Salar hasn't had an official script, but it has sometimes been written down using the Arabic script. Some Salar call for a Latin script and some Salar who dislike the Latin script desire to use Chinese characters instead. This lack of an official script has led most Salar to use the Chinese writing system. China offered the Salar an official writing system quite similar to the Uyghur Yengi Yezik, but it was rejected for similar reasons as Yengi Yezik was rejected in Xinjiang.
Young Salar have also started to use a Salar script based on the orthography for Turkic languages. It is quiet popular by Salars for writing Salar down on the internet. There are two main variants that are used, TB30 and TB31. Arabic script is also still popular among the Salar.
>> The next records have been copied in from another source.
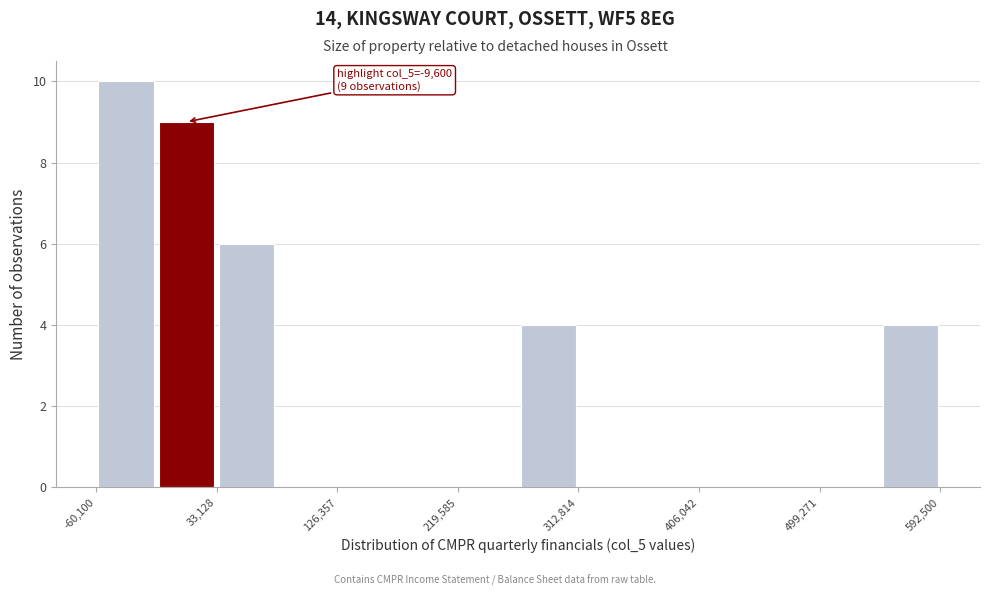

Which range on the x-axis has the tallest bar?

-60000 to -10000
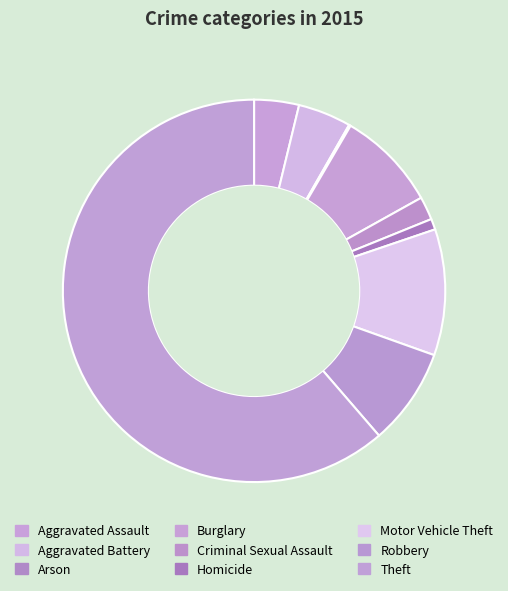

How many slices are in this pie chart?

9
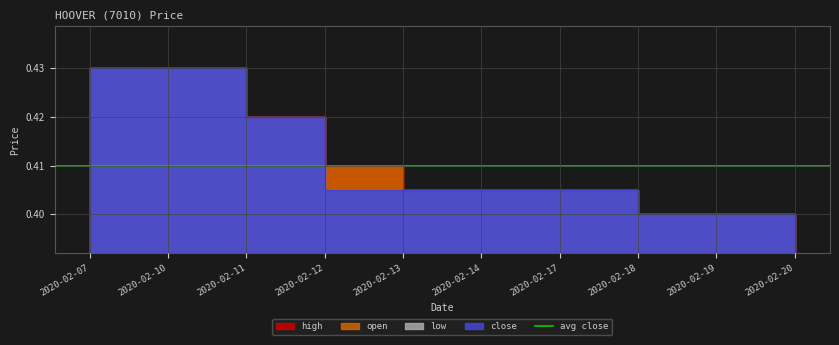

Is the value of high at 2020-02-17 greater than the value of open at 2020-02-13?

No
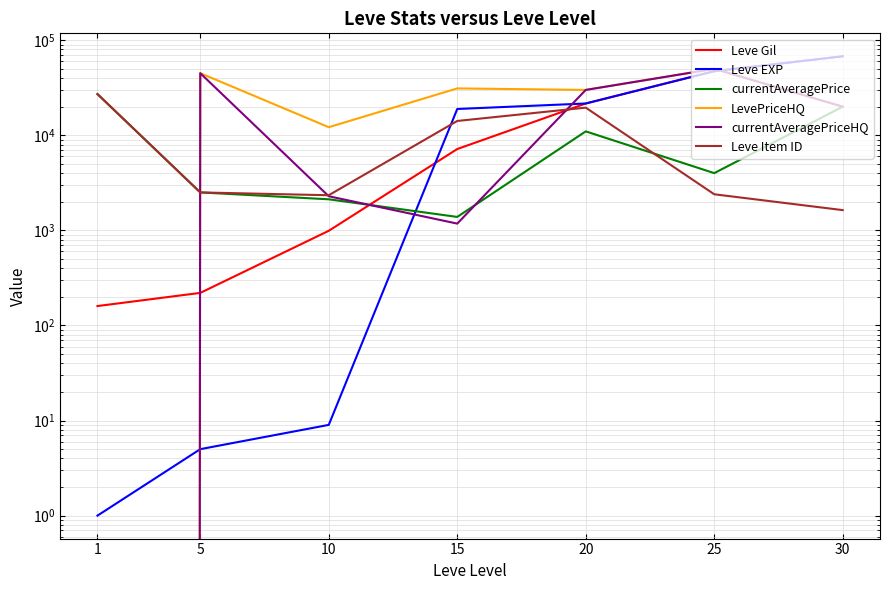

What is the approximate value of LevePriceHQ at 15, to the nearest 50?

31100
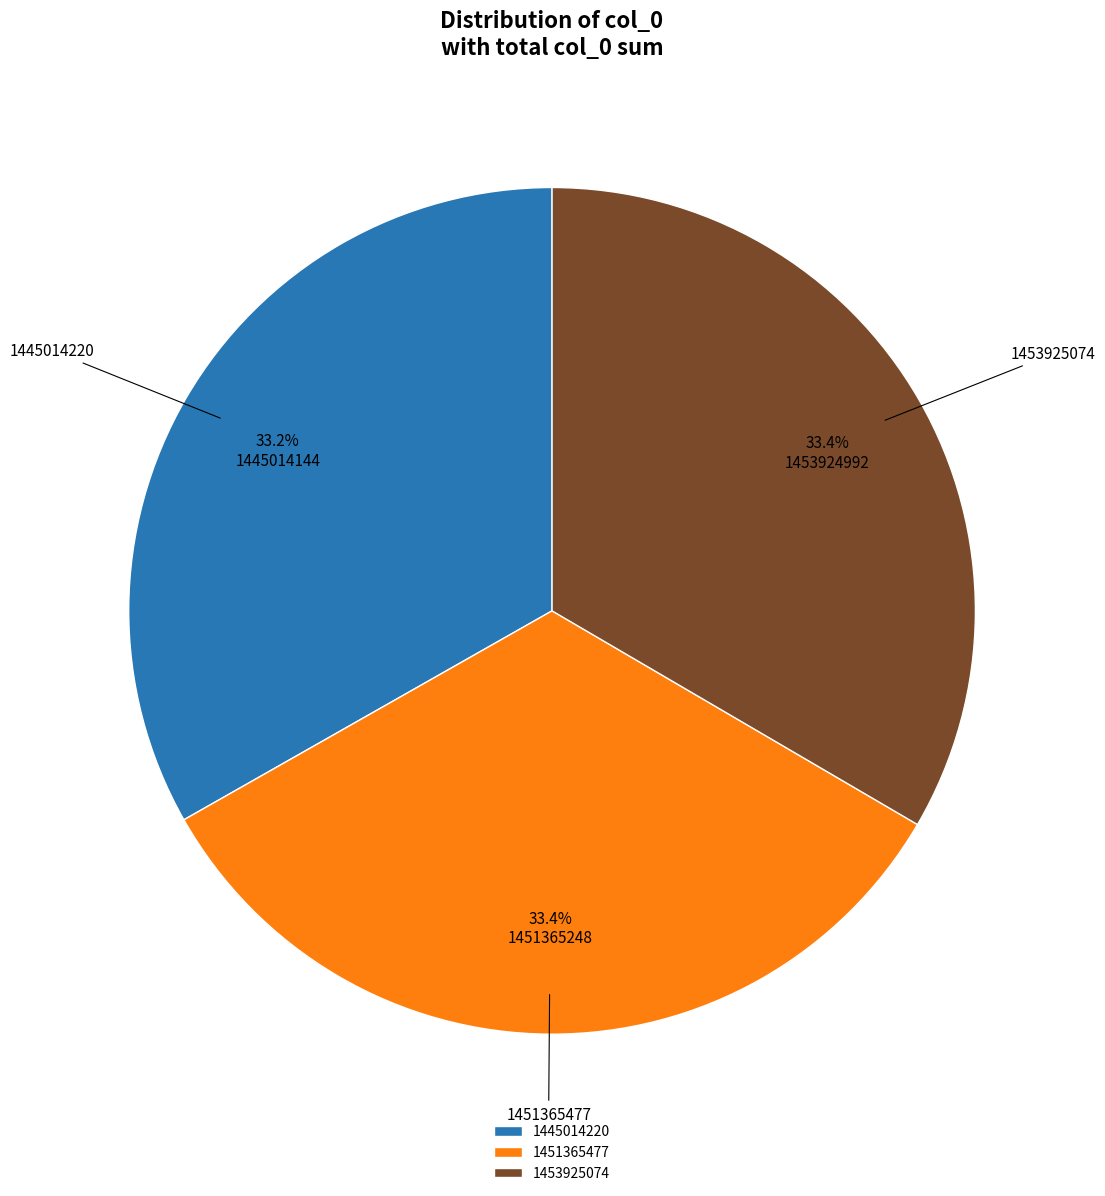

Is it true that 1445014220 is 1% of the pie?

False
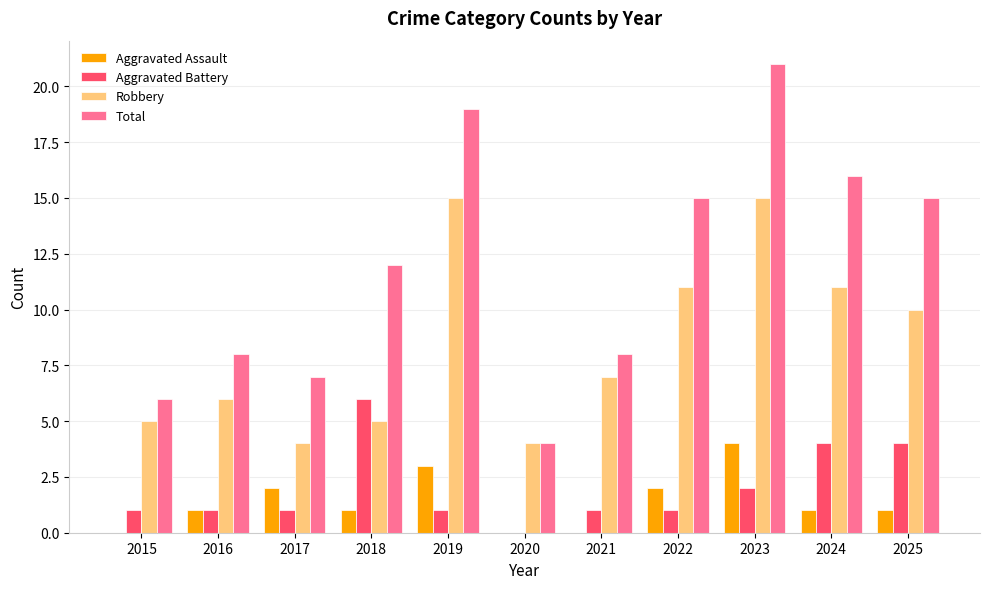

Between 2017 and 2022, which series saw the biggest shift?

Total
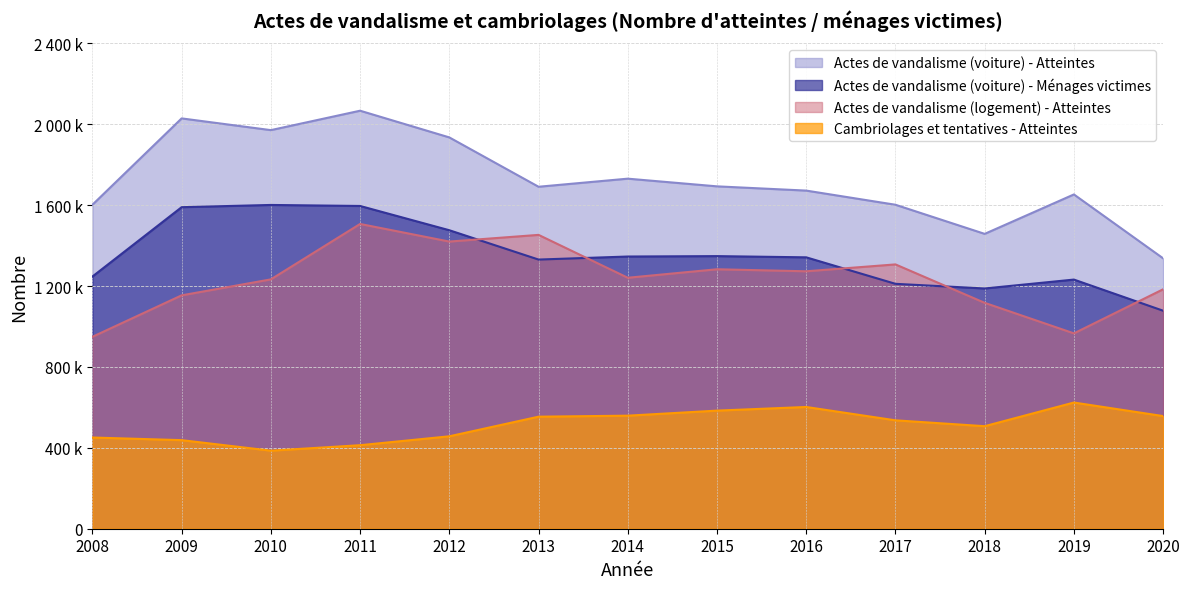

Is it true that Actes de vandalisme (voiture) - Ménages victimes equals 1596000 at 2011?

True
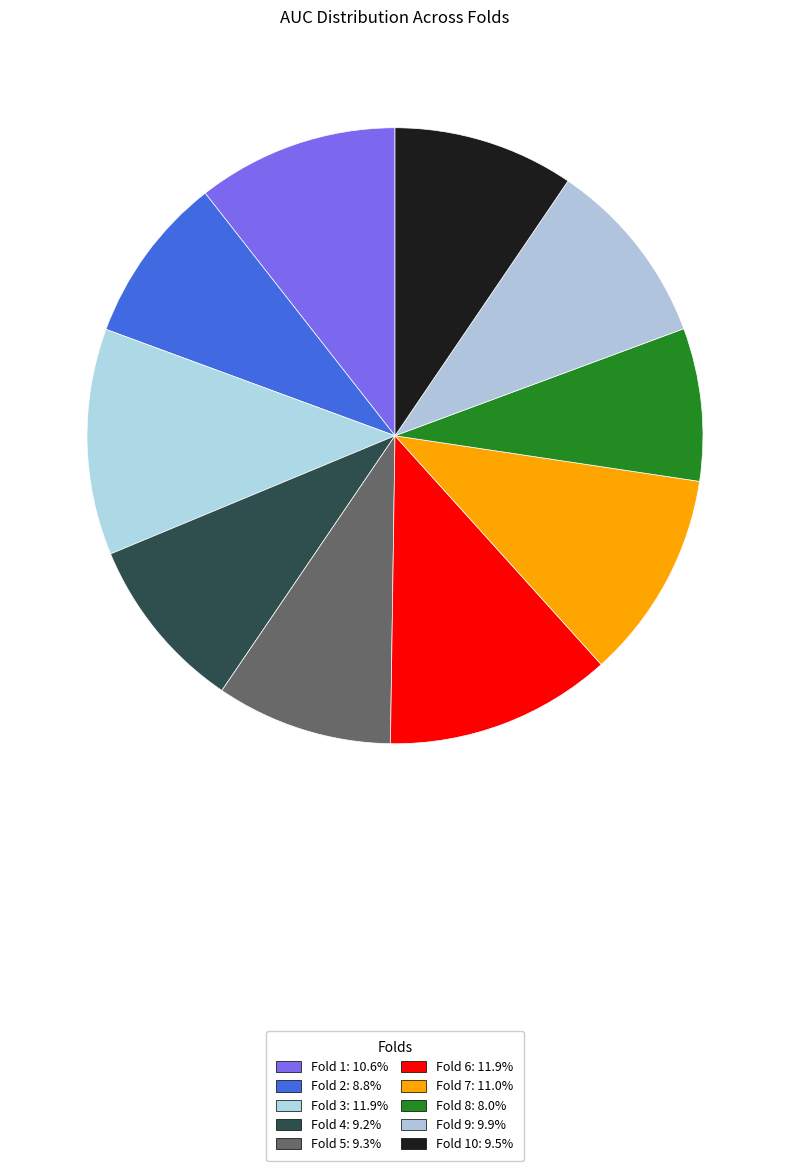

Does any single category account for the majority?

No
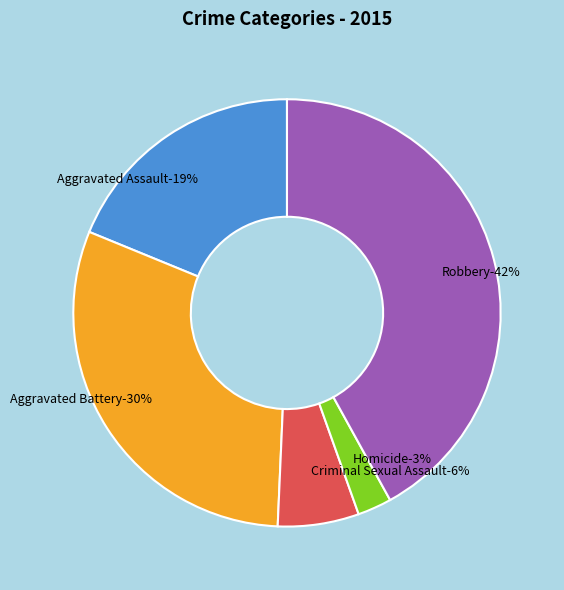

What is the largest slice in the pie chart?

Robbery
The Arabic script has historical precedent among the Salar; centuries-old documents in the Salar language were written in the Arabic script when discovered.
Grigory Potanin used the Cyrillic alphabet to record a glossary of Salar, Western Yugur language and Eastern Yugur language in his 1893 Russian language book The Tangut-Tibetan Borderlands of China and Central Mongolia with assistance from Vasily Radlov.
William Woodville Rockhill wrote a glossary of Salar in his 1894 book Diary of a Journey through Mongolia and Tibet in 1891 and 1892 using the Latin alphabet based on the Wade–Giles romanization system used for Chinese.

TB30

Aa Bb Cc Çç Dd Ee Ff Gg

Ğğ Hh İi Iı Kk Ll Mm Nn Ññ

Oo Öö Pp Qq Rr Ss Şş Tt

Uu Üü Yy Vv Zz

Pinyin-based Latin alphabet

A romanization of the Mengda dialect of Salar based on Pinyin has been developed, created by a Salar, Ma Quanlin, who lives in Xunhua. Like Pinyin, which is used to romanize Mandarin Chinese, this Salar romanization is divided into categories of consonants and vowels. Letters that occur both in Pinyin and romanization of Mengda Salar share the same sound values.